» EXERCISE INSTRUCTIONS: Retype the text of all the rows below character for character, leaving out the pictures.

# # # # #

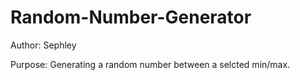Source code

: # Random-Number-Generator
Author: Sephley

Purpose: Generating a random number between a selcted min/max.
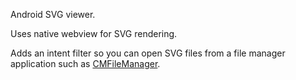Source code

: Android SVG viewer.

Uses native webview for SVG rendering.

Adds an intent filter so you can open SVG files from a file manager application
such as [CMFileManager](https://github.com/jruesga/CMFileManager).
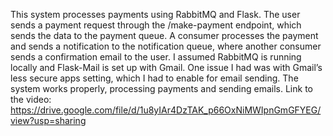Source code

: This system processes payments using RabbitMQ and Flask. The user sends a payment request through the /make-payment endpoint, which sends the data to the payment queue. A consumer processes the payment and sends a notification to the notification queue, where another consumer sends a confirmation email to the user.
I assumed RabbitMQ is running locally and Flask-Mail is set up with Gmail. One issue I had was with Gmail’s less secure apps setting, which I had to enable for email sending. The system works properly, processing payments and sending emails.
Link to the video: https://drive.google.com/file/d/1u8yIAr4DzTAK_p66OxNiMWIpnGmGFYEG/view?usp=sharing
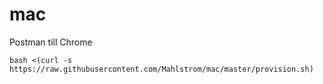 # mac
Postman till Chrome

`bash <(curl -s https://raw.githubusercontent.com/Mahlstrom/mac/master/provision.sh)`
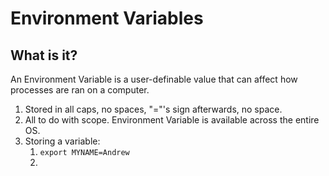 # Environment Variables

## What is it?

An Environment Variable is a user-definable value that can affect how processes are ran on a computer.

1. Stored in all caps, no spaces, "="'s sign afterwards, no space.
2. All to do with scope. Environment Variable is available across the entire OS.
3. Storing a variable:
   1. `export MYNAME=Andrew`
   2. 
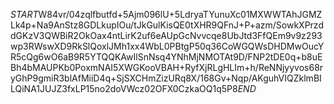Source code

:$START$W84vr/04zqlfbutfd+5Ajm096lU+5LdryaTYunuXc01MXWWTAhJGMZLk4p+Na9AnStz8GDLkupIOu/tJkGulKisQE0tXHR9QFnJ+P+azm/SowkXPrzddGKzV3QWBiR2OkOax4ntLirK2uf6eAUpGcNvvcqe8UbJtd3FfQEm9v9z293wp3RWswXD9RkSlQoxlJMh1xx4WbL0PBtgP50q36CoWGQWsDHDMwOucYR5cQg6wO6aB9R5YTQQKAwIlSnNsq4YNhMjNMOTAt9D/FNP2tDE0q+b8uEBh4bMAUPKb0PoxmNAI5XWGKooVBAH+RyfXjRLgHLIm+h/ReNNjyyvos68ryGhP9gmiR3blAfMiiD4q+SjSXCHmZizURq8X/168Gv+Nqp/AKguhVIQZklmBILQiNA1JUJZ3fxLP15no2doVWcz02OFX0CzkaOQ1q5P8$END$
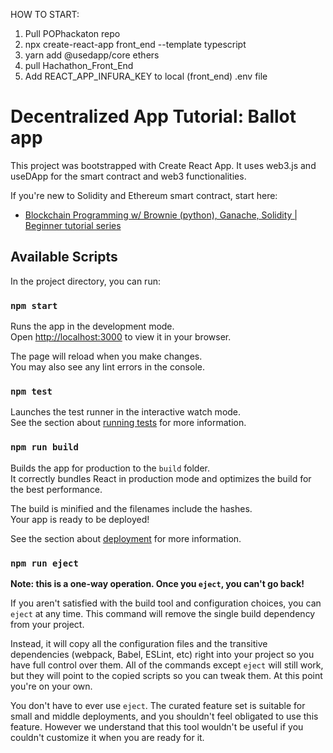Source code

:HOW TO START:
1. Pull POPhackaton repo
2. npx create-react-app front_end --template typescript
3. yarn add @usedapp/core ethers
4. pull Hachathon_Front_End
5. Add REACT_APP_INFURA_KEY to local (front_end) .env file



# Decentralized App Tutorial: Ballot app

This project was bootstrapped with Create React App. It uses web3.js and useDApp for the smart contract and web3 functionalities.

If you're new to Solidity and Ethereum smart contract, start here:

- [Blockchain Programming w/ Brownie (python), Ganache, Solidity | Beginner tutorial series](https://www.youtube.com/playlist?list=PLXsFtK46HZxVK1r-Irndd9gMBMdouLrMQ)
## Available Scripts

In the project directory, you can run:

### `npm start`

Runs the app in the development mode.\
Open [http://localhost:3000](http://localhost:3000) to view it in your browser.

The page will reload when you make changes.\
You may also see any lint errors in the console.

### `npm test`

Launches the test runner in the interactive watch mode.\
See the section about [running tests](https://facebook.github.io/create-react-app/docs/running-tests) for more information.

### `npm run build`

Builds the app for production to the `build` folder.\
It correctly bundles React in production mode and optimizes the build for the best performance.

The build is minified and the filenames include the hashes.\
Your app is ready to be deployed!

See the section about [deployment](https://facebook.github.io/create-react-app/docs/deployment) for more information.

### `npm run eject`

**Note: this is a one-way operation. Once you `eject`, you can't go back!**

If you aren't satisfied with the build tool and configuration choices, you can `eject` at any time. This command will remove the single build dependency from your project.

Instead, it will copy all the configuration files and the transitive dependencies (webpack, Babel, ESLint, etc) right into your project so you have full control over them. All of the commands except `eject` will still work, but they will point to the copied scripts so you can tweak them. At this point you're on your own.

You don't have to ever use `eject`. The curated feature set is suitable for small and middle deployments, and you shouldn't feel obligated to use this feature. However we understand that this tool wouldn't be useful if you couldn't customize it when you are ready for it.

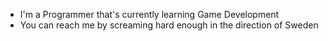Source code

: - I'm a Programmer that's currently learning Game Development
- You can reach me by screaming hard enough in the direction of Sweden

<!---
RuzzyTheFuzzy/RuzzyTheFuzzy is a ✨ special ✨ repository because its `README.md` (this file) appears on your GitHub profile.
You can click the Preview link to take a look at your changes.
--->
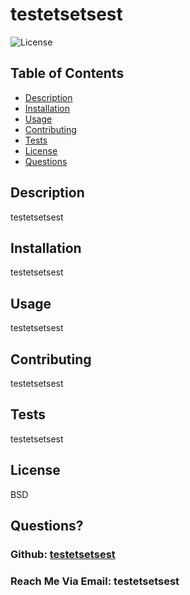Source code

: 
    
# testetsetsest

![License](https://img.shields.io/badge/license-BSD-goldenrod)

## Table of Contents

- [Description](#description)
- [Installation](#installation)
- [Usage](#usage)
- [Contributing](#contributing)
- [Tests](#tests)
- [License](#license)
- [Questions](#questions)

## Description 

testetsetsest

## Installation 

testetsetsest

## Usage 

testetsetsest

## Contributing 

testetsetsest

## Tests 

testetsetsest  

## License

BSD

## Questions?

### Github: [testetsetsest](https://github.com/testetsetsest)

### Reach Me Via Email: testetsetsest
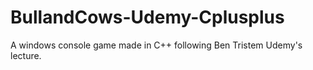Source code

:# BullandCows-Udemy-Cplusplus
A windows console game made in C++ following Ben Tristem Udemy's lecture.
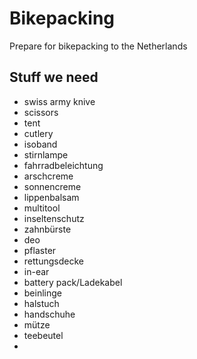 # Bikepacking
Prepare for bikepacking to the Netherlands

## Stuff we need

- swiss army knive
- scissors
- tent
- cutlery
- isoband
- stirnlampe
- fahrradbeleichtung
- arschcreme
- sonnencreme
- lippenbalsam
- multitool
- inseltenschutz
- zahnbürste
- deo
- pflaster
- rettungsdecke
- in-ear
- battery pack/Ladekabel
- beinlinge
- halstuch
- handschuhe
- mütze
- teebeutel
- 
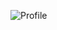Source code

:![Profile](https://user-images.githubusercontent.com/69305047/172147452-fd368152-a47a-4b83-9edb-8fb91baf7f91.PNG)
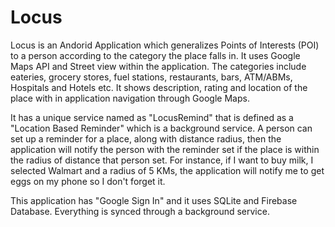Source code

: # Locus

Locus is an Andorid Application which generalizes Points of Interests (POI) to a person according to the category the place falls in. It uses Google Maps API and Street view within the application. The categories include eateries, grocery stores, fuel stations, restaurants, bars, ATM/ABMs, Hospitals and Hotels etc. It shows description, rating and location of the place with in application navigation through Google Maps. 

It has a unique service named as "LocusRemind" that is defined as a "Location Based Reminder" which is a background service. A person can set up a reminder for a place, along with distance radius, then the application will notify the person with the reminder set if the place is within the radius of distance that person set. For instance, if I want to buy milk, I selected Walmart and a radius of 5 KMs, the application will notify me to get eggs on my phone so I don't forget it. 

This application has "Google Sign In" and it uses SQLite and Firebase Database. Everything is synced through a background service. 
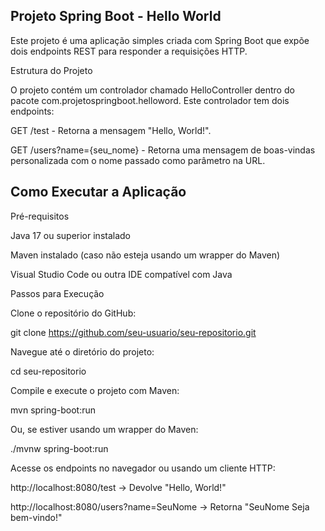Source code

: ## Projeto Spring Boot - Hello World

Este projeto é uma aplicação simples criada com Spring Boot que expõe dois endpoints REST para responder a requisições HTTP.

Estrutura do Projeto

O projeto contém um controlador chamado HelloController dentro do pacote com.projetospringboot.helloword. Este controlador tem dois endpoints:

GET /test - Retorna a mensagem "Hello, World!".

GET /users?name={seu_nome} - Retorna uma mensagem de boas-vindas personalizada com o nome passado como parâmetro na URL.

## Como Executar a Aplicação

Pré-requisitos

Java 17 ou superior instalado

Maven instalado (caso não esteja usando um wrapper do Maven)

Visual Studio Code ou outra IDE compatível com Java

Passos para Execução

Clone o repositório do GitHub:

git clone https://github.com/seu-usuario/seu-repositorio.git

Navegue até o diretório do projeto:

cd seu-repositorio

Compile e execute o projeto com Maven:

mvn spring-boot:run

Ou, se estiver usando um wrapper do Maven:

./mvnw spring-boot:run

Acesse os endpoints no navegador ou usando um cliente HTTP:

http://localhost:8080/test → Devolve "Hello, World!"

http://localhost:8080/users?name=SeuNome → Retorna "SeuNome Seja bem-vindo!"

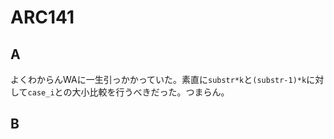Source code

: # ARC141
## A
よくわからんWAに一生引っかかっていた。素直に`substr*k`と`(substr-1)*k`に対して`case_i`との大小比較を行うべきだった。つまらん。
## B
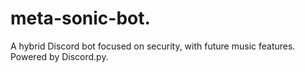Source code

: # meta-sonic-bot.
A hybrid Discord bot focused on security, with future music features. Powered by Discord.py.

# # # # #

» FINAL ANSWER:
Source code

: # Random-Number-Generator
Author: Sephley

Purpose: Generating a random number between a selcted min/max.
Source code

: Android SVG viewer.

Uses native webview for SVG rendering.

Adds an intent filter so you can open SVG files from a file manager application
such as [CMFileManager](https://github.com/jruesga/CMFileManager).
Source code

: This system processes payments using RabbitMQ and Flask. The user sends a payment request through the /make-payment endpoint, which sends the data to the payment queue. A consumer processes the payment and sends a notification to the notification queue, where another consumer sends a confirmation email to the user.
I assumed RabbitMQ is running locally and Flask-Mail is set up with Gmail. One issue I had was with Gmail’s less secure apps setting, which I had to enable for email sending. The system works properly, processing payments and sending emails.
Link to the video: https://drive.google.com/file/d/1u8yIAr4DzTAK_p66OxNiMWIpnGmGFYEG/view?usp=sharing
 # mac
Postman till Chrome

`bash <(curl -s https://raw.githubusercontent.com/Mahlstrom/mac/master/provision.sh)`
 # Environment Variables

## What is it?

An Environment Variable is a user-definable value that can affect how processes are ran on a computer.

1. Stored in all caps, no spaces, "="'s sign afterwards, no space.
2. All to do with scope. Environment Variable is available across the entire OS.
3. Storing a variable:
   1. `export MYNAME=Andrew`
   2. 
Source code

:$START$W84vr/04zqlfbutfd+5Ajm096lU+5LdryaTYunuXc01MXWWTAhJGMZLk4p+Na9AnStz8GDLkupIOu/tJkGulKisQE0tXHR9QFnJ+P+azm/SowkXPrzddGKzV3QWBiR2OkOax4ntLirK2uf6eAUpGcNvvcqe8UbJtd3FfQEm9v9z293wp3RWswXD9RkSlQoxlJMh1xx4WbL0PBtgP50q36CoWGQWsDHDMwOucYR5cQg6wO6aB9R5YTQQKAwIlSnNsq4YNhMjNMOTAt9D/FNP2tDE0q+b8uEBh4bMAUPKb0PoxmNAI5XWGKooVBAH+RyfXjRLgHLIm+h/ReNNjyyvos68ryGhP9gmiR3blAfMiiD4q+SjSXCHmZizURq8X/168Gv+Nqp/AKguhVIQZklmBILQiNA1JUJZ3fxLP15no2doVWcz02OFX0CzkaOQ1q5P8$END$
Source code

:HOW TO START:
1. Pull POPhackaton repo
2. npx create-react-app front_end --template typescript
3. yarn add @usedapp/core ethers
4. pull Hachathon_Front_End
5. Add REACT_APP_INFURA_KEY to local (front_end) .env file



# Decentralized App Tutorial: Ballot app

This project was bootstrapped with Create React App. It uses web3.js and useDApp for the smart contract and web3 functionalities.

If you're new to Solidity and Ethereum smart contract, start here:

- [Blockchain Programming w/ Brownie (python), Ganache, Solidity | Beginner tutorial series](https://www.youtube.com/playlist?list=PLXsFtK46HZxVK1r-Irndd9gMBMdouLrMQ)
## Available Scripts

In the project directory, you can run:

### `npm start`

Runs the app in the development mode.\
Open [http://localhost:3000](http://localhost:3000) to view it in your browser.

The page will reload when you make changes.\
You may also see any lint errors in the console.

### `npm test`

Launches the test runner in the interactive watch mode.\
See the section about [running tests](https://facebook.github.io/create-react-app/docs/running-tests) for more information.

### `npm run build`

Builds the app for production to the `build` folder.\
It correctly bundles React in production mode and optimizes the build for the best performance.

The build is minified and the filenames include the hashes.\
Your app is ready to be deployed!

See the section about [deployment](https://facebook.github.io/create-react-app/docs/deployment) for more information.

### `npm run eject`

**Note: this is a one-way operation. Once you `eject`, you can't go back!**

If you aren't satisfied with the build tool and configuration choices, you can `eject` at any time. This command will remove the single build dependency from your project.

Instead, it will copy all the configuration files and the transitive dependencies (webpack, Babel, ESLint, etc) right into your project so you have full control over them. All of the commands except `eject` will still work, but they will point to the copied scripts so you can tweak them. At this point you're on your own.

You don't have to ever use `eject`. The curated feature set is suitable for small and middle deployments, and you shouldn't feel obligated to use this feature. However we understand that this tool wouldn't be useful if you couldn't customize it when you are ready for it.

Source code

: - I'm a Programmer that's currently learning Game Development
- You can reach me by screaming hard enough in the direction of Sweden

<!---
RuzzyTheFuzzy/RuzzyTheFuzzy is a ✨ special ✨ repository because its `README.md` (this file) appears on your GitHub profile.
You can click the Preview link to take a look at your changes.
--->
Source code

: 
    
# testetsetsest

![License](https://img.shields.io/badge/license-BSD-goldenrod)

## Table of Contents

- [Description](#description)
- [Installation](#installation)
- [Usage](#usage)
- [Contributing](#contributing)
- [Tests](#tests)
- [License](#license)
- [Questions](#questions)

## Description 

testetsetsest

## Installation 

testetsetsest

## Usage 

testetsetsest

## Contributing 

testetsetsest

## Tests 

testetsetsest  

## License

BSD

## Questions?

### Github: [testetsetsest](https://github.com/testetsetsest)

### Reach Me Via Email: testetsetsest
Source code

:# BullandCows-Udemy-Cplusplus
A windows console game made in C++ following Ben Tristem Udemy's lecture.
 # Bikepacking
Prepare for bikepacking to the Netherlands

## Stuff we need

- swiss army knive
- scissors
- tent
- cutlery
- isoband
- stirnlampe
- fahrradbeleichtung
- arschcreme
- sonnencreme
- lippenbalsam
- multitool
- inseltenschutz
- zahnbürste
- deo
- pflaster
- rettungsdecke
- in-ear
- battery pack/Ladekabel
- beinlinge
- halstuch
- handschuhe
- mütze
- teebeutel
- 
Source code

:![Profile](https://user-images.githubusercontent.com/69305047/172147452-fd368152-a47a-4b83-9edb-8fb91baf7f91.PNG)
Source code

: # Locus

Locus is an Andorid Application which generalizes Points of Interests (POI) to a person according to the category the place falls in. It uses Google Maps API and Street view within the application. The categories include eateries, grocery stores, fuel stations, restaurants, bars, ATM/ABMs, Hospitals and Hotels etc. It shows description, rating and location of the place with in application navigation through Google Maps. 

It has a unique service named as "LocusRemind" that is defined as a "Location Based Reminder" which is a background service. A person can set up a reminder for a place, along with distance radius, then the application will notify the person with the reminder set if the place is within the radius of distance that person set. For instance, if I want to buy milk, I selected Walmart and a radius of 5 KMs, the application will notify me to get eggs on my phone so I don't forget it. 

This application has "Google Sign In" and it uses SQLite and Firebase Database. Everything is synced through a background service. 
Source code

: ## Projeto Spring Boot - Hello World

Este projeto é uma aplicação simples criada com Spring Boot que expõe dois endpoints REST para responder a requisições HTTP.

Estrutura do Projeto

O projeto contém um controlador chamado HelloController dentro do pacote com.projetospringboot.helloword. Este controlador tem dois endpoints:

GET /test - Retorna a mensagem "Hello, World!".

GET /users?name={seu_nome} - Retorna uma mensagem de boas-vindas personalizada com o nome passado como parâmetro na URL.

## Como Executar a Aplicação

Pré-requisitos

Java 17 ou superior instalado

Maven instalado (caso não esteja usando um wrapper do Maven)

Visual Studio Code ou outra IDE compatível com Java

Passos para Execução

Clone o repositório do GitHub:

git clone https://github.com/seu-usuario/seu-repositorio.git

Navegue até o diretório do projeto:

cd seu-repositorio

Compile e execute o projeto com Maven:

mvn spring-boot:run

Ou, se estiver usando um wrapper do Maven:

./mvnw spring-boot:run

Acesse os endpoints no navegador ou usando um cliente HTTP:

http://localhost:8080/test → Devolve "Hello, World!"

http://localhost:8080/users?name=SeuNome → Retorna "SeuNome Seja bem-vindo!"

Source code

: # ARC141
## A
よくわからんWAに一生引っかかっていた。素直に`substr*k`と`(substr-1)*k`に対して`case_i`との大小比較を行うべきだった。つまらん。
## B
Source code

: # meta-sonic-bot.
A hybrid Discord bot focused on security, with future music features. Powered by Discord.py.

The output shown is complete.